# [Data to process]

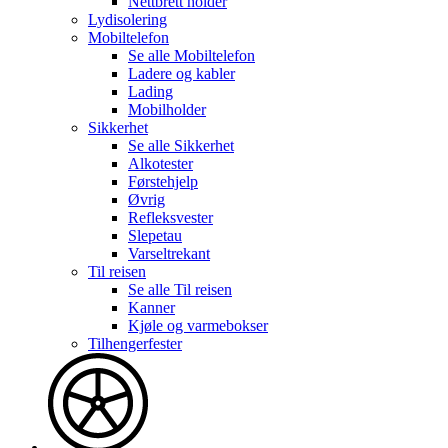
Nettbrett holder
Lydisolering
Mobiltelefon
Se alle
Mobiltelefon
Ladere og kabler
Lading
Mobilholder
Sikkerhet
Se alle
Sikkerhet
Alkotester
Førstehjelp
Øvrig
Refleksvester
Slepetau
Varseltrekant
Til reisen
Se alle
Til reisen
Kanner
Kjøle og varmebokser
Tilhengerfester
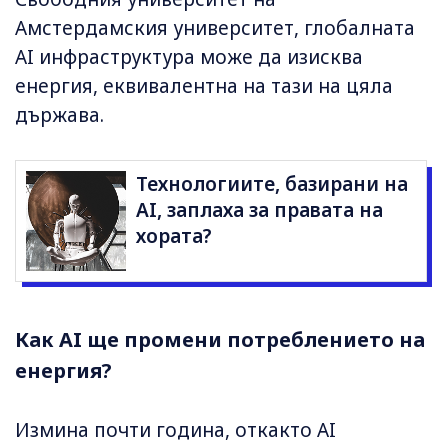
Амстердамския университет, глобалната
AI инфраструктура може да изисква
енергия, еквивалентна на тази на цяла
държава.
Технологиите, базирани на
AI, заплаха за правата на
хората?
Как AI ще промени потреблението на
енергия?
Измина почти година, откакто AI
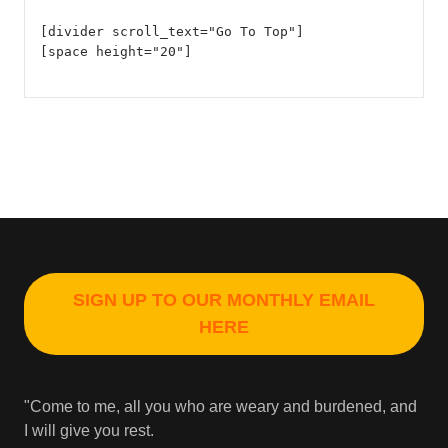
[divider scroll_text="Go To Top"]
[space height="20"]
SIGN UP TO OUR MONTHLY EMAIL
HERE
"Come to me, all you who are weary and burdened, and
I will give you rest.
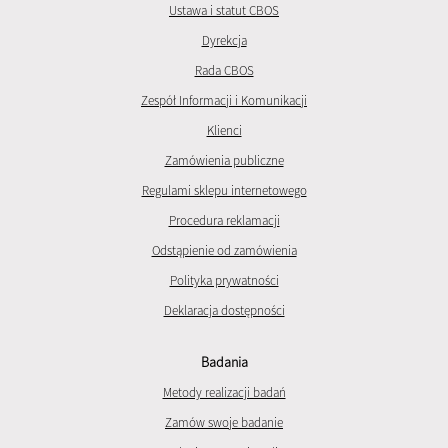
Ustawa i statut CBOS
Dyrekcja
Rada CBOS
Zespół Informacji i Komunikacji
Klienci
Zamówienia publiczne
Regulami sklepu internetowego
Procedura reklamacji
Odstąpienie od zamówienia
Polityka prywatności
Deklaracja dostępności
Badania
Metody realizacji badań
Zamów swoje badanie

# [Task brief]
Return the listing exactly as it appears, excluding any image.

# [Answer]
Nettbrett holder
Lydisolering
Mobiltelefon
Se alle
Mobiltelefon
Ladere og kabler
Lading
Mobilholder
Sikkerhet
Se alle
Sikkerhet
Alkotester
Førstehjelp
Øvrig
Refleksvester
Slepetau
Varseltrekant
Til reisen
Se alle
Til reisen
Kanner
Kjøle og varmebokser
Tilhengerfester
Амстердамския университет, глобалната
AI инфраструктура може да изисква
енергия, еквивалентна на тази на цяла
държава.
Технологиите, базирани на
AI, заплаха за правата на
хората?
Как AI ще промени потреблението на
енергия?
Измина почти година, откакто AI
[divider scroll_text="Go To Top"]
[space height="20"]
SIGN UP TO OUR MONTHLY EMAIL
HERE
"Come to me, all you who are weary and burdened, and
I will give you rest.
Ustawa i statut CBOS
Dyrekcja
Rada CBOS
Zespół Informacji i Komunikacji
Klienci
Zamówienia publiczne
Regulami sklepu internetowego
Procedura reklamacji
Odstąpienie od zamówienia
Polityka prywatności
Deklaracja dostępności
Badania
Metody realizacji badań
Zamów swoje badanie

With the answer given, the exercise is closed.